- Born: June 7, 1900 Edinburgh, Scotland
- Died: March 20, 1973 Macbieknowe, near West Linton, Peeblesshire, Scotland
- Education: Heriot-Watt College
- Occupation: Hydrographist
- Employer: Fishery Board for Scotland
- Known for: Hydrography of the North Sea and Faroe–Shetland Channel
- Awards: Fellow of the Royal Society of Edinburgh (1933) Keith Medal (1957–1959)

= John Barclay Tait =

British hydrographist

Dr John Barclay Tait FRSE (1900-1973) was a 20th-century British hydrographist. From 1962 to 1965 he was deputy director of the Marine Laboratory in Aberdeen linked to the Fishery Board for Scotland. He was an expert in the hydrography of the North Sea and of the Faroe Shetland Channel.

==Life==

He was born in Edinburgh on 7 June 1900.

He studied Science at Heriot-Watt College graduating BSc in 1922 and followed this with a doctorate (PhD). In 1925 he began work as a hydrographer in the Marine Laboratory in Aberdeen.
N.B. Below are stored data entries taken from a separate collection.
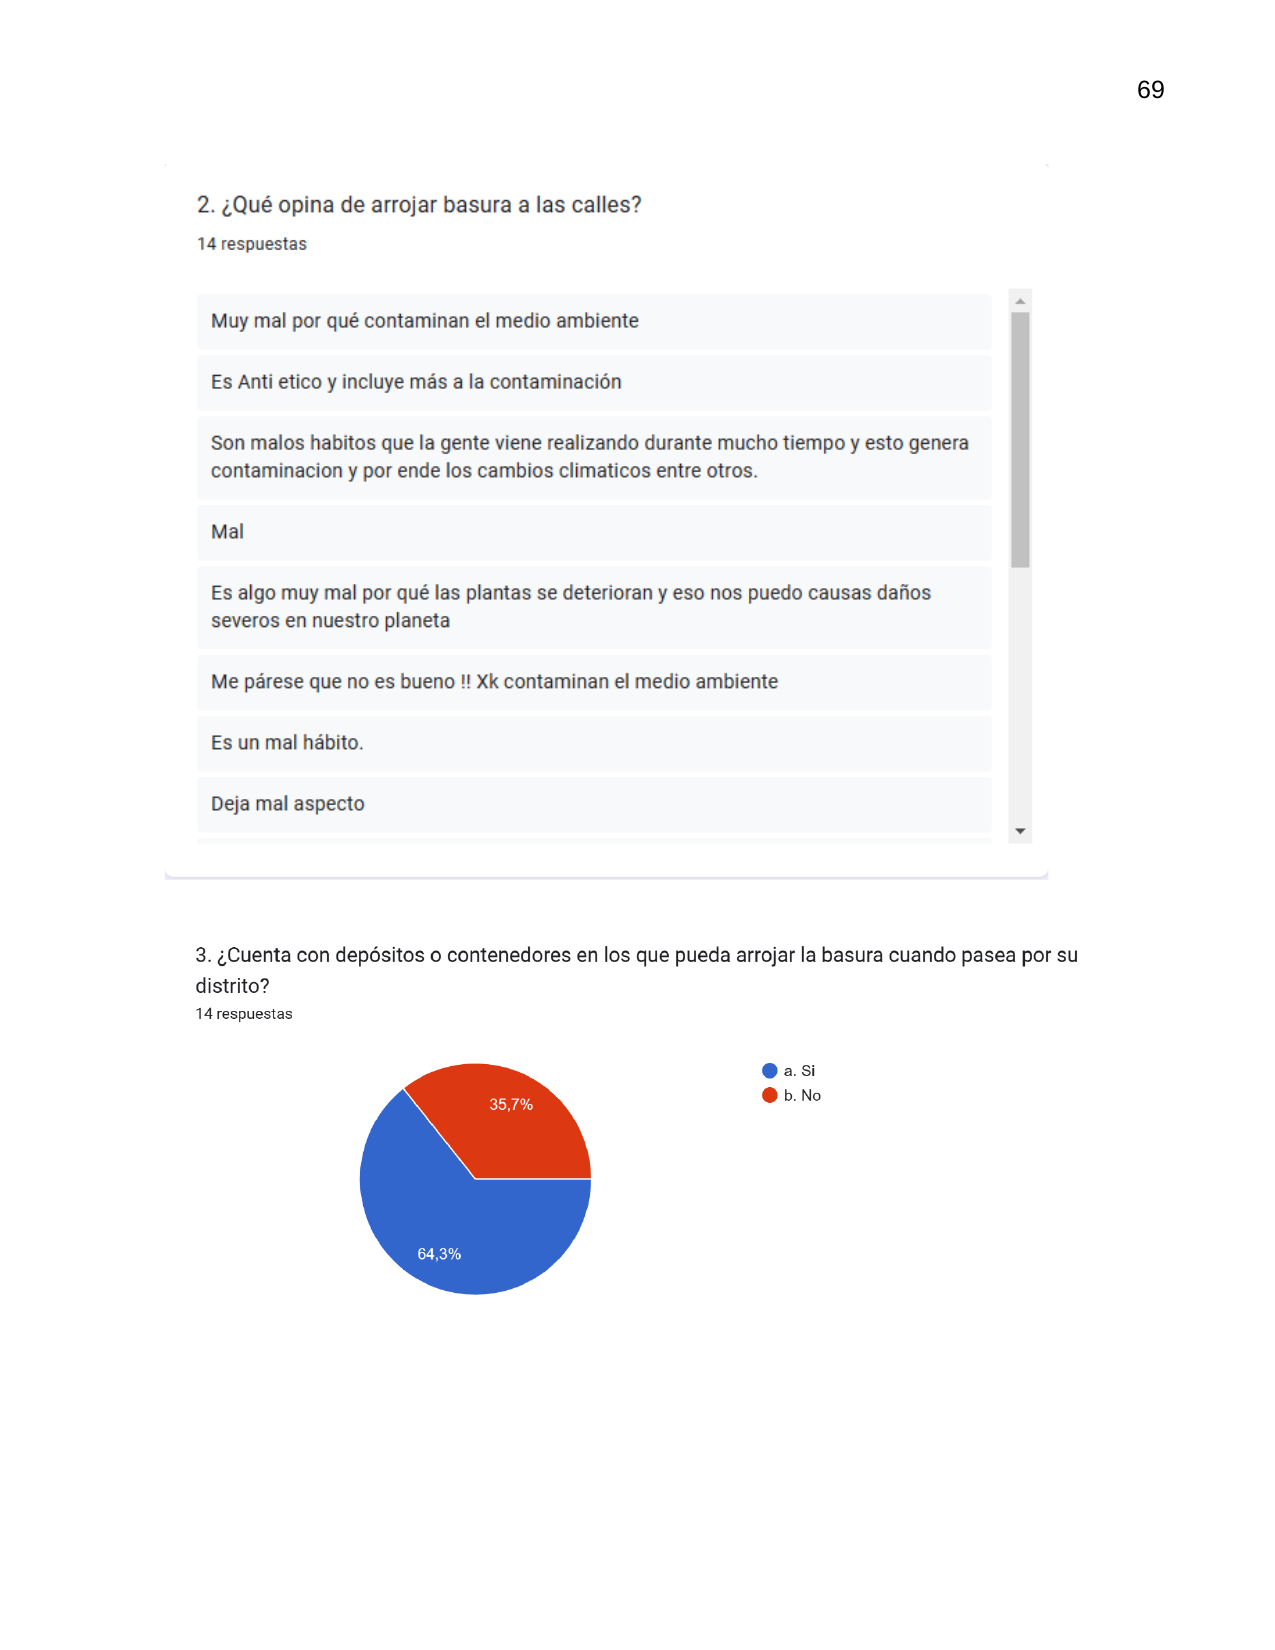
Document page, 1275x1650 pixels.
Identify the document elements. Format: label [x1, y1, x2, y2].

picture [164, 910, 1109, 1339]
picture [164, 164, 1049, 880]
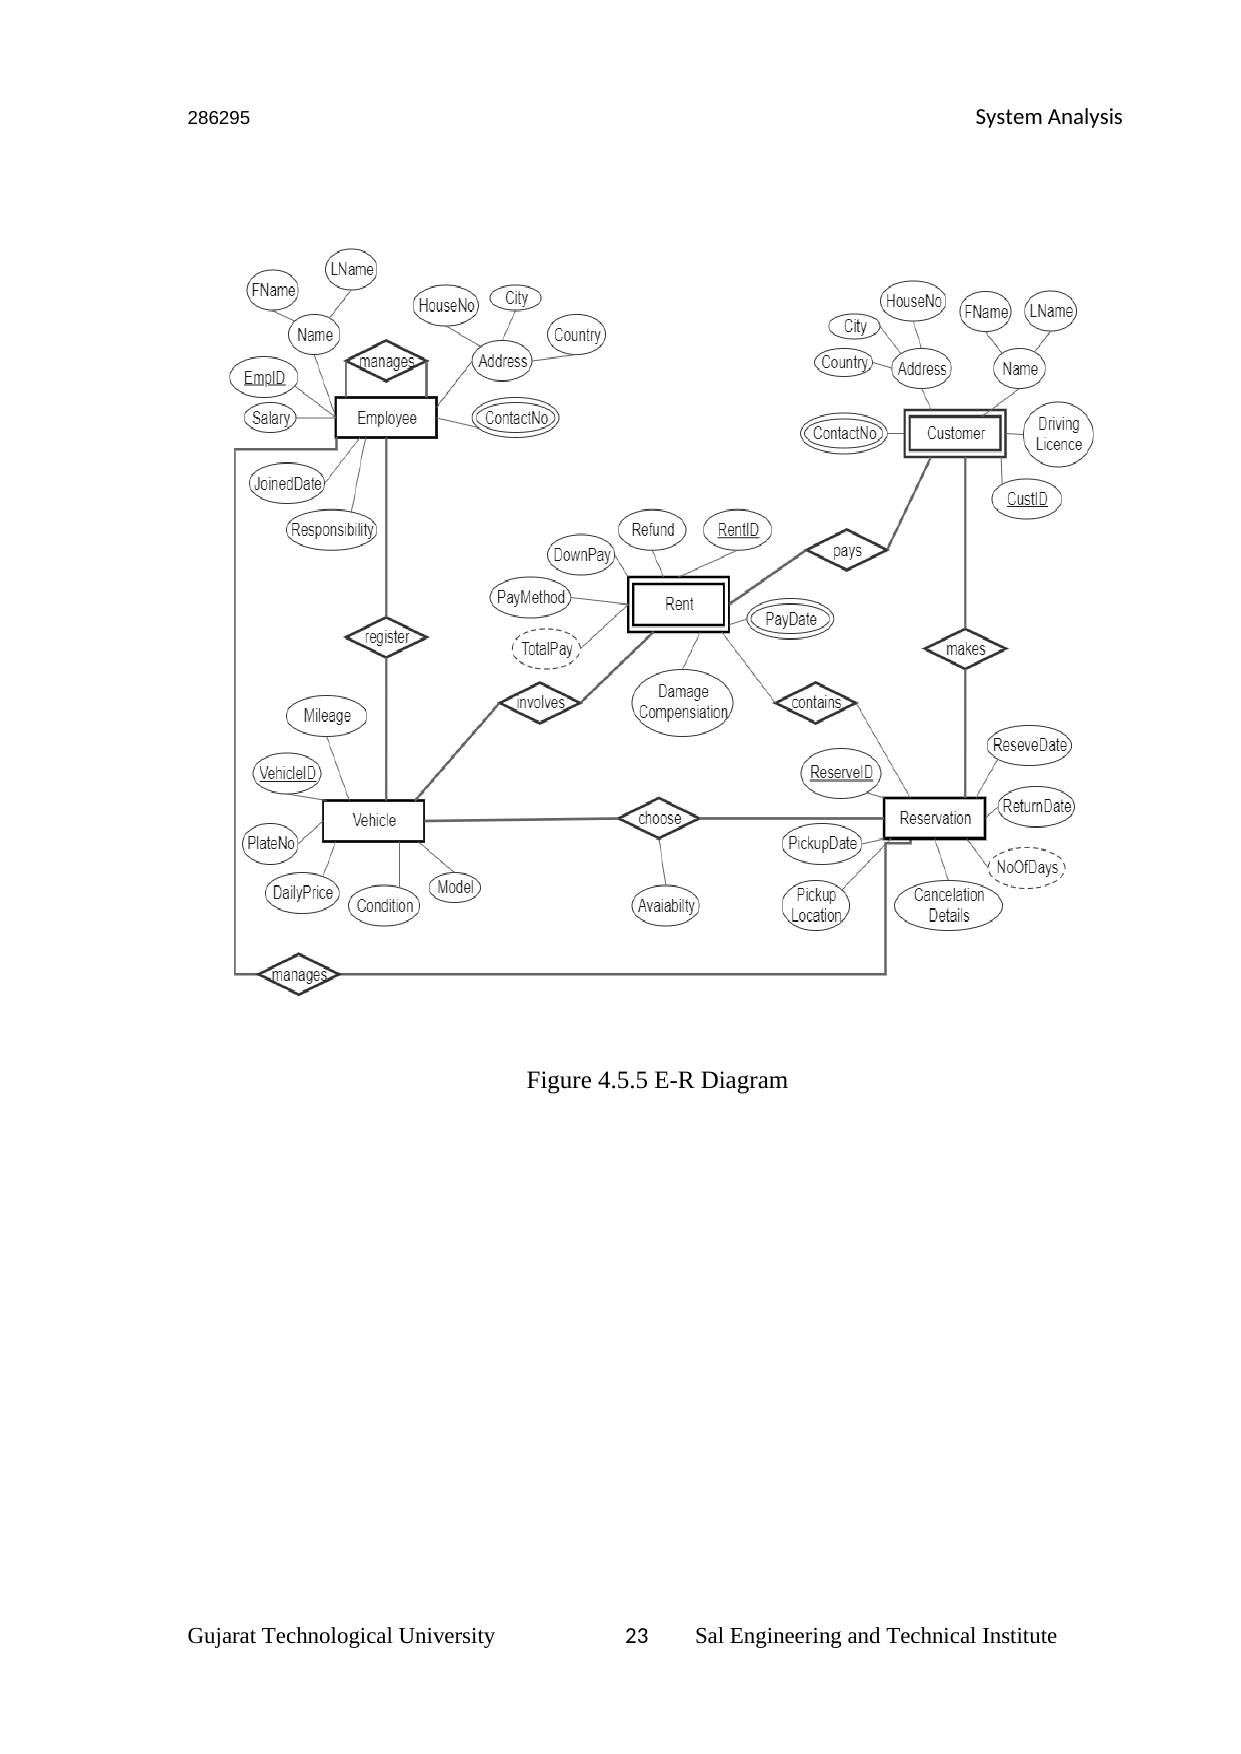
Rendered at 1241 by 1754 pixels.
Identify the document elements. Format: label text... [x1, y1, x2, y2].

text Figure 4.5.5 E-R Diagram [187, 1065, 788, 1093]
picture [187, 194, 1129, 1062]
In 1928 he was appointed a Junior Naturalist to the Fishery Board of Scotland alongside Sydney Guy Gibbons.

In 1933 he was elected a Fellow of the Royal Society of Edinburgh. His proposers were Alexander Bowman, Alan Grant Ogilvie, James Ritchie and Sir D'Arcy Wentworth Thompson. He won the Society's Keith Medal for the period 1957–1959.

He retired in 1965 and died at Macbieknowe near West Linton in Peeblesshire on 20 March 1973.